Your objective :: Pictures stay out; please output the remaining data exactly.

Records for processing ::
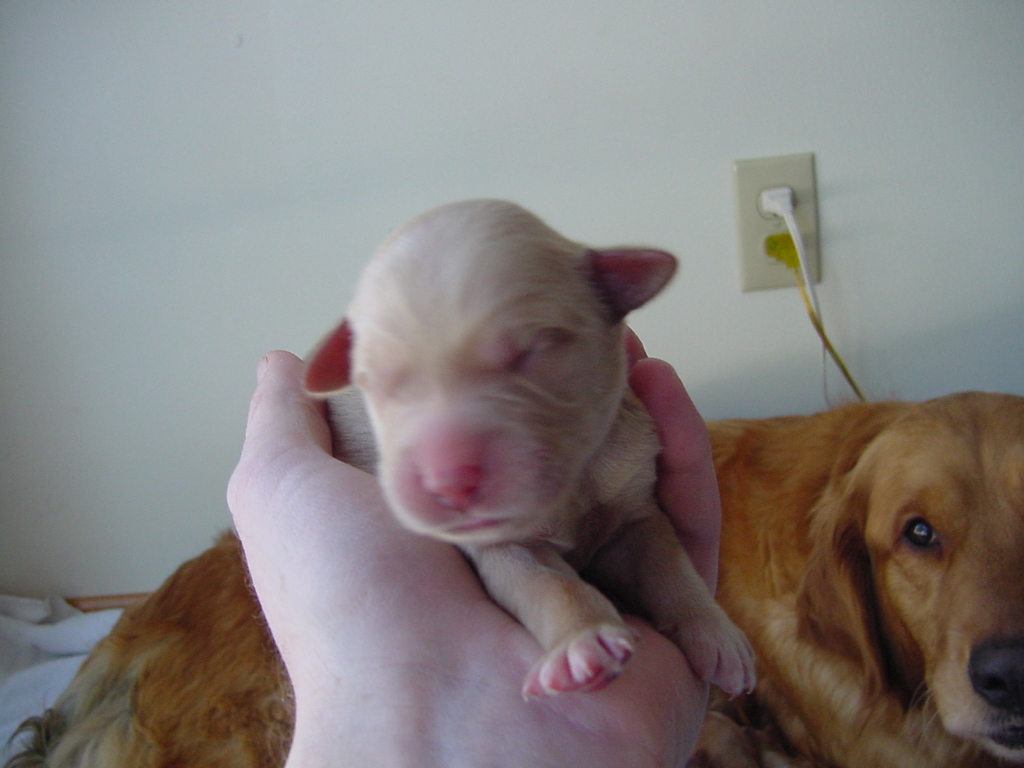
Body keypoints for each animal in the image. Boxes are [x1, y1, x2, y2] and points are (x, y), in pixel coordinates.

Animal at [303, 201, 753, 700]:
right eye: (375, 383)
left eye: (531, 351)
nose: (447, 481)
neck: (572, 487)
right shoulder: (502, 547)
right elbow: (547, 584)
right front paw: (584, 641)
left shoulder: (635, 512)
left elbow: (670, 565)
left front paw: (716, 634)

Response area ::
Body keypoints for each animal in the image. Boxes are [x1, y1, x2, y2] and points are (x, y), in pixel coordinates.

Animal at [303, 201, 753, 700]:
right eye: (375, 383)
left eye: (531, 351)
nose: (447, 481)
neck: (572, 487)
right shoulder: (502, 547)
right elbow: (547, 584)
right front paw: (584, 641)
left shoulder: (635, 512)
left elbow: (670, 565)
left front paw: (716, 634)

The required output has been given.